### Material provided

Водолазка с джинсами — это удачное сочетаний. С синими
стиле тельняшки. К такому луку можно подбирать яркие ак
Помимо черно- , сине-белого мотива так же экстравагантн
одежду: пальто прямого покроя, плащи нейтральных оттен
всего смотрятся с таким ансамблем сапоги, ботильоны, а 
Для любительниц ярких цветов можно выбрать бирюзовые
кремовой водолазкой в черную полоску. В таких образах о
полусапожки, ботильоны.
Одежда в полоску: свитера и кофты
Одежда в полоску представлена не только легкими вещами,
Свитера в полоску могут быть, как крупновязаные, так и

######
### Material provided

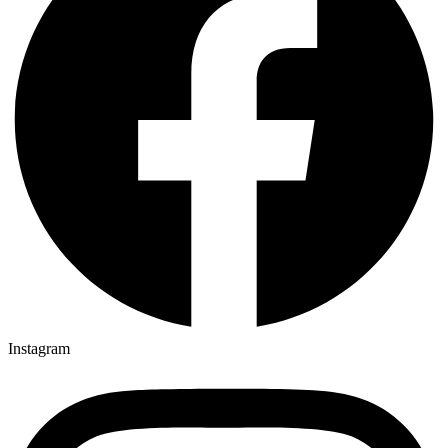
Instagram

######

*Exercise brief*:
Copy each line above that contains the word "полоску".

*Output of the exercise*:
кремовой водолазкой в черную полоску. В таких образах о
Одежда в полоску: свитера и кофты
Одежда в полоску представлена не только легкими вещами,
Свитера в полоску могут быть, как крупновязаные, так и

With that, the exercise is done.